METHODS: The study sample consisted of 63 patients with persistent asthma outpatients. Data collection included demographics, pulmonary functions, symptom scores, and asthma control parameters recorded over the previous 2 consecutive years. A standard asthma self-management education program including personal action plans was given to the patients who were randomly divided into peak flow meter (PFM) (n = 31) or symptom-based (n = 32) action plan groups. Patients were then assessed prospectively for various study outcomes including symptoms, drug compliance, psychiatric co-morbidities, quality of life, and asthma control over the next 12 months.

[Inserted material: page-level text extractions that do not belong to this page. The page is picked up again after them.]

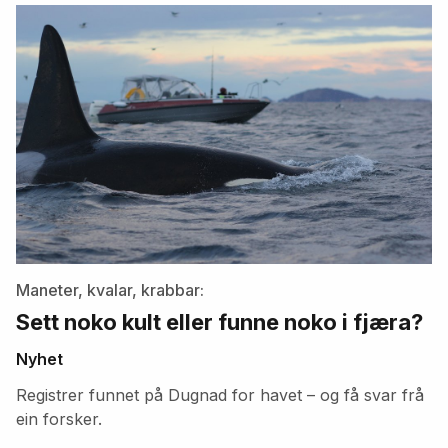
artikler
Maneter, kvalar, krabbar:
Sett noko kult eller funne noko i fjæra?
Nyhet
Registrer funnet på Dugnad for havet – og få svar frå
ein forsker.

Psychiatric co-morbidities were assessed using Rotter's Internal and External Locus of Control Scale (RIELCS), Beck Depression Inventory (BDI), Structured Clinical Interview for DSM-IV (SCID-I), Spielberger State-Trait-Anxiety Inventory (STAI), and Short Form-36 (SF-36).

RESULTS: Of the 63 patients (79% female; mean age 43), 85% of them had moderately or severely persistent asthma. Baseline demographics, clinical parameters, psychiatric diagnosis, and quality of life were not different between groups. Personal asthma plans increased optimal asthma control significantly. Emergency visits, antibiotic treatments, systemic corticosteroid treatments, and unscheduled visits were fewer than the previous year. Control parameters were better in the PFM group. After the self-management education, the quality of life dimensions, i.e., vitality, total mental and general scores of both groups increased. Frequency of psychiatric co-morbidities decreased from 61.9% to 49.2%. However, state anxiety levels were increased in both groups. These increases were statistically significant in the PFM group. Compliance with the action plans was better in the PFM group. Higher BDI scores were associated with worse compliance. No statistically significant association was found between demographic parameters and the compliance. Although the compliance had decreased in both groups after 6 months, this decrease was greater in the symptom group. Higher RIELCS and mental health scores were associated with better compliance.

CONCLUSION: Introduction of self-management plans improved illness control and quality of life in asthma patients. Use of the PFM and the presence of higher RIELCS and lower BDI scores can be used to predict compliance with the action plans.